(Collected data)
-.-.-
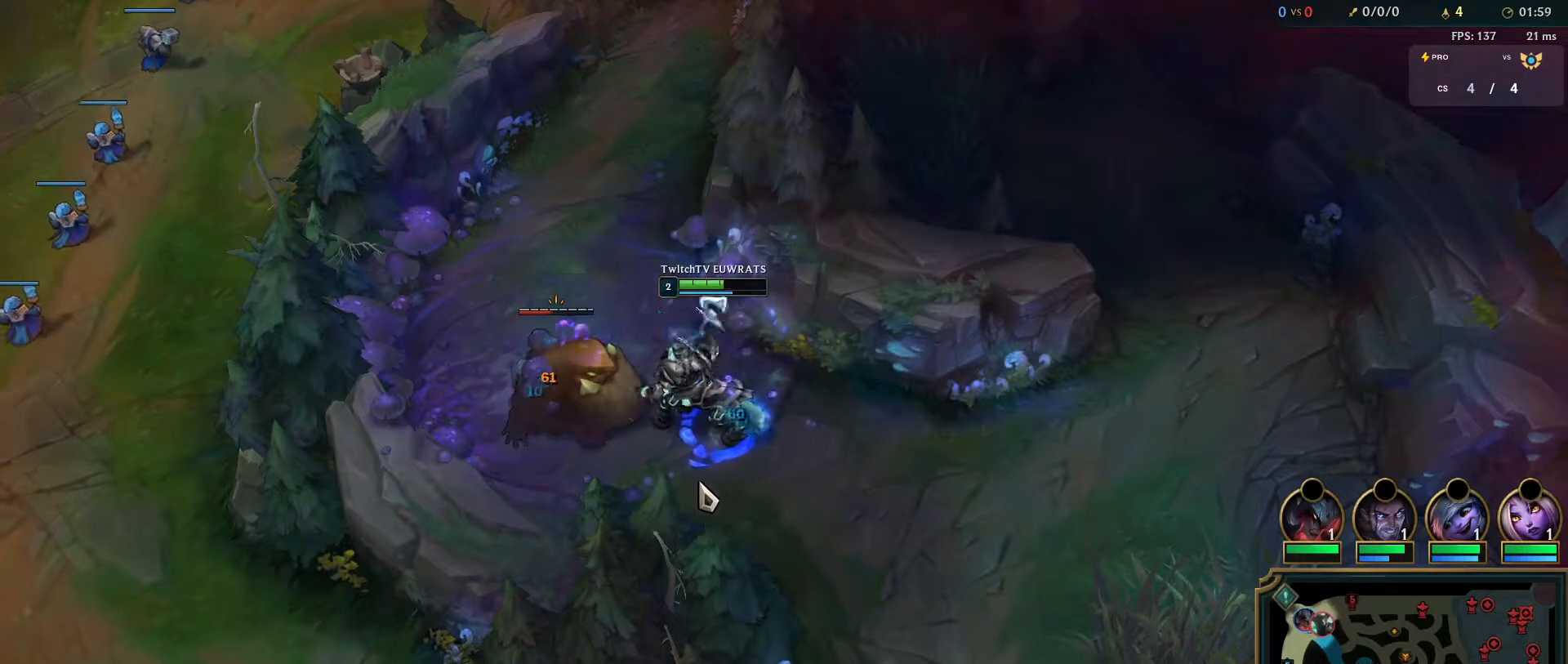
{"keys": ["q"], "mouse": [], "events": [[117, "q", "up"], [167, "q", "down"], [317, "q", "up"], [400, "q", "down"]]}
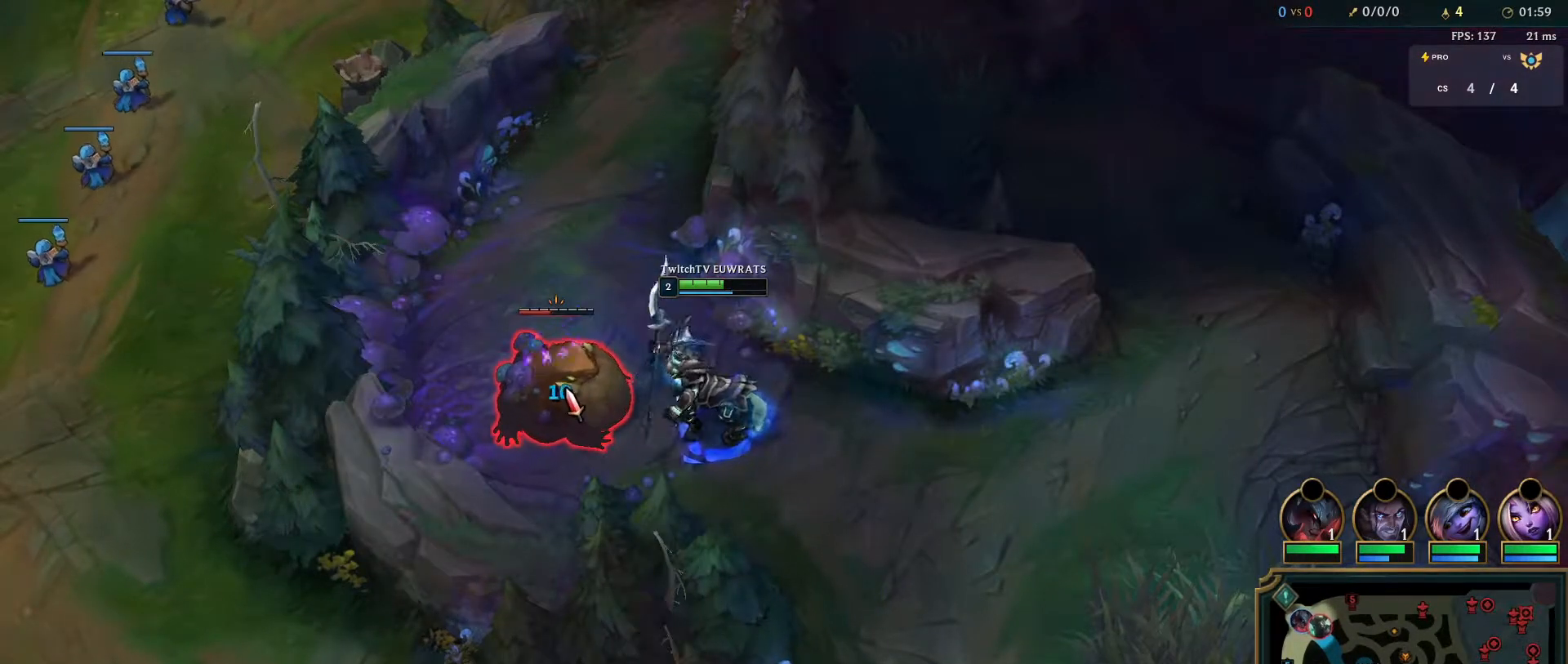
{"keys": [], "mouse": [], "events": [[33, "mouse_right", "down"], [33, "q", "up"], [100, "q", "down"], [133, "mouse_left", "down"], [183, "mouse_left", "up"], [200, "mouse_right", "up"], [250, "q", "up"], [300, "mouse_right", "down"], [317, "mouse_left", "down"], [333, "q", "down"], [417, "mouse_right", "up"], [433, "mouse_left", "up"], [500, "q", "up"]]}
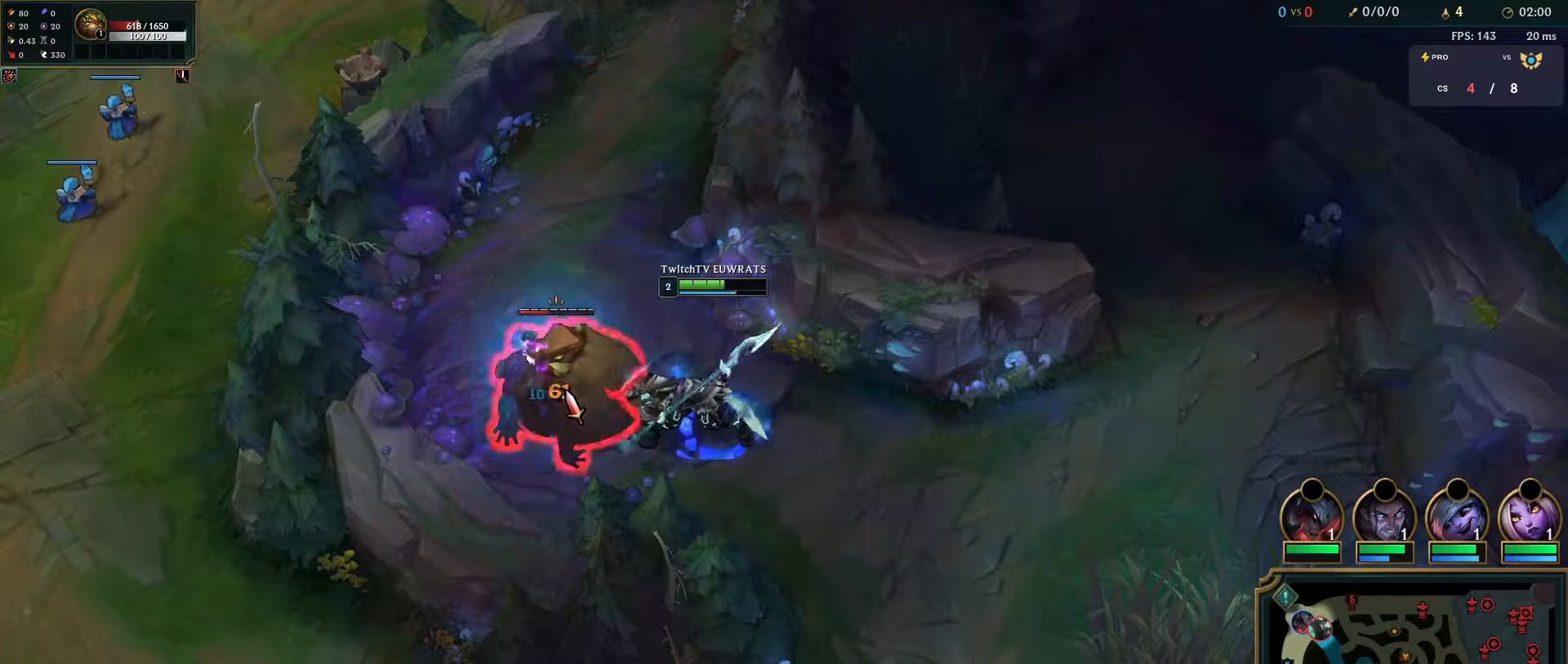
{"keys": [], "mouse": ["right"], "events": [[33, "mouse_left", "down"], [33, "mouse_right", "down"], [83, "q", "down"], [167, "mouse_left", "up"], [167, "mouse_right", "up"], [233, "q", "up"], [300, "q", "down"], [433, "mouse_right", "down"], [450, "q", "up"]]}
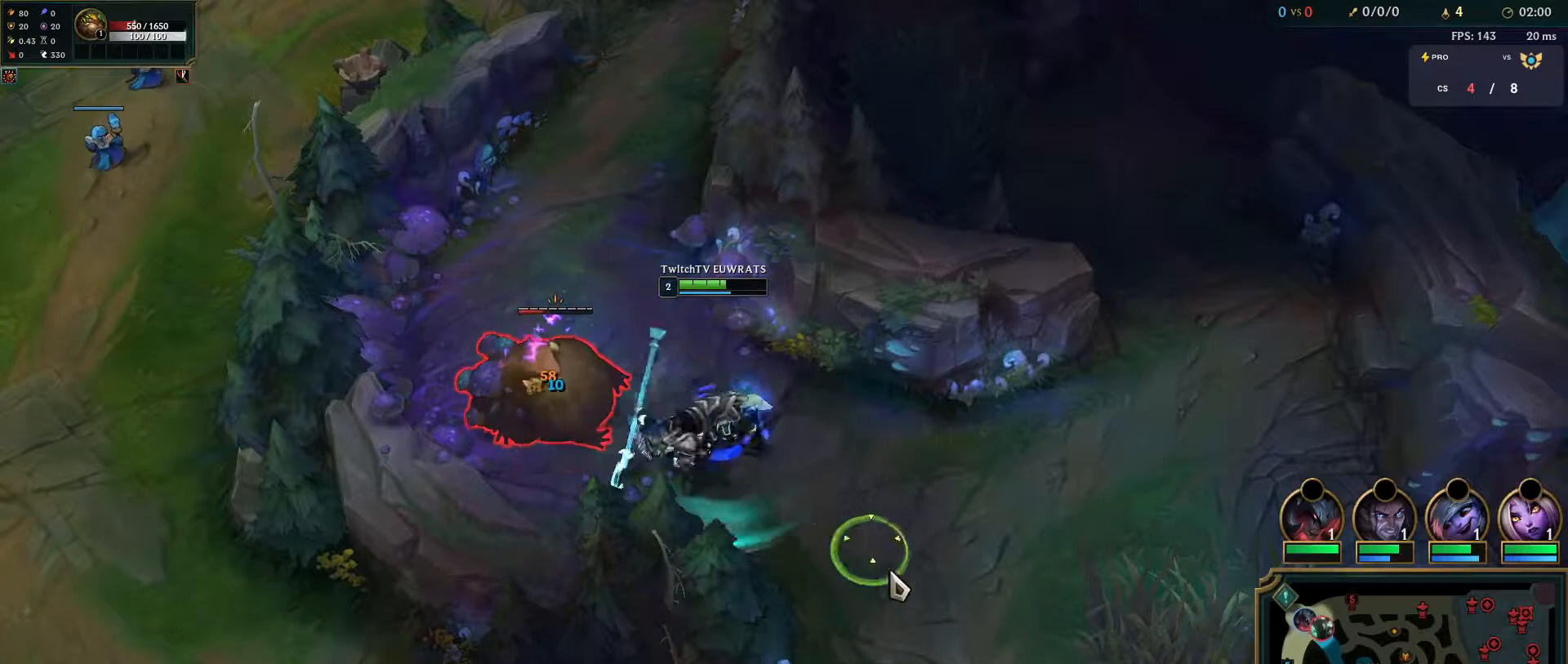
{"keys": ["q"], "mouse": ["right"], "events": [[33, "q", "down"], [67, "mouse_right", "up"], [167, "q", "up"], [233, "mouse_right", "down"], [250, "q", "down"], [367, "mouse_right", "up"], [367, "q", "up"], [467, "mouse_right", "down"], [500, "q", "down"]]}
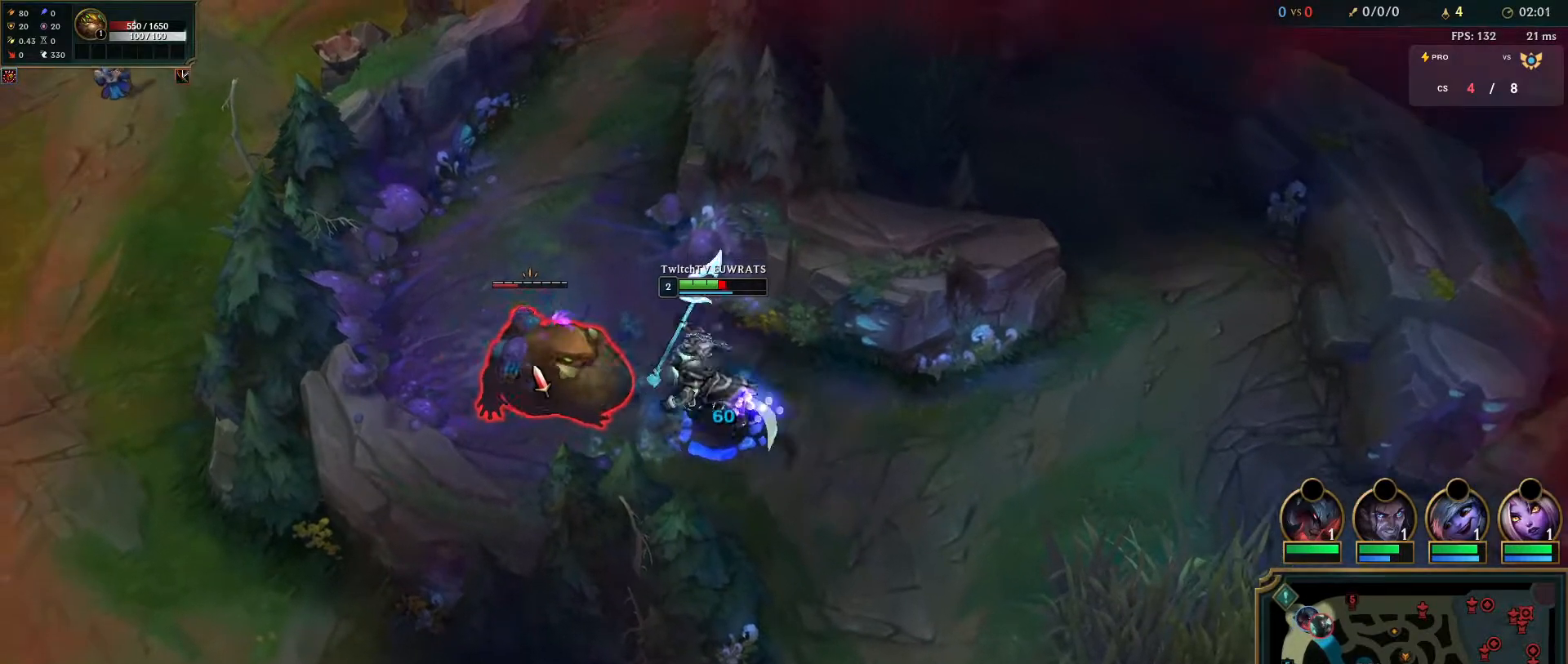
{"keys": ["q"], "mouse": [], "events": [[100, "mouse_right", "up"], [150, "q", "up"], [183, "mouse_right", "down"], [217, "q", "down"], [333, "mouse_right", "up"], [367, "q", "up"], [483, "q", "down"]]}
-.-.-
**WHAT IS BEING ASKED:** The response should repeat every entry above exactly and include none of the pictures.

**ANSWER TO THE EXERCISE:**
{"keys": ["q"], "mouse": [], "events": [[117, "q", "up"], [167, "q", "down"], [317, "q", "up"], [400, "q", "down"]]}
{"keys": [], "mouse": [], "events": [[33, "mouse_right", "down"], [33, "q", "up"], [100, "q", "down"], [133, "mouse_left", "down"], [183, "mouse_left", "up"], [200, "mouse_right", "up"], [250, "q", "up"], [300, "mouse_right", "down"], [317, "mouse_left", "down"], [333, "q", "down"], [417, "mouse_right", "up"], [433, "mouse_left", "up"], [500, "q", "up"]]}
{"keys": [], "mouse": ["right"], "events": [[33, "mouse_left", "down"], [33, "mouse_right", "down"], [83, "q", "down"], [167, "mouse_left", "up"], [167, "mouse_right", "up"], [233, "q", "up"], [300, "q", "down"], [433, "mouse_right", "down"], [450, "q", "up"]]}
{"keys": ["q"], "mouse": ["right"], "events": [[33, "q", "down"], [67, "mouse_right", "up"], [167, "q", "up"], [233, "mouse_right", "down"], [250, "q", "down"], [367, "mouse_right", "up"], [367, "q", "up"], [467, "mouse_right", "down"], [500, "q", "down"]]}
{"keys": ["q"], "mouse": [], "events": [[100, "mouse_right", "up"], [150, "q", "up"], [183, "mouse_right", "down"], [217, "q", "down"], [333, "mouse_right", "up"], [367, "q", "up"], [483, "q", "down"]]}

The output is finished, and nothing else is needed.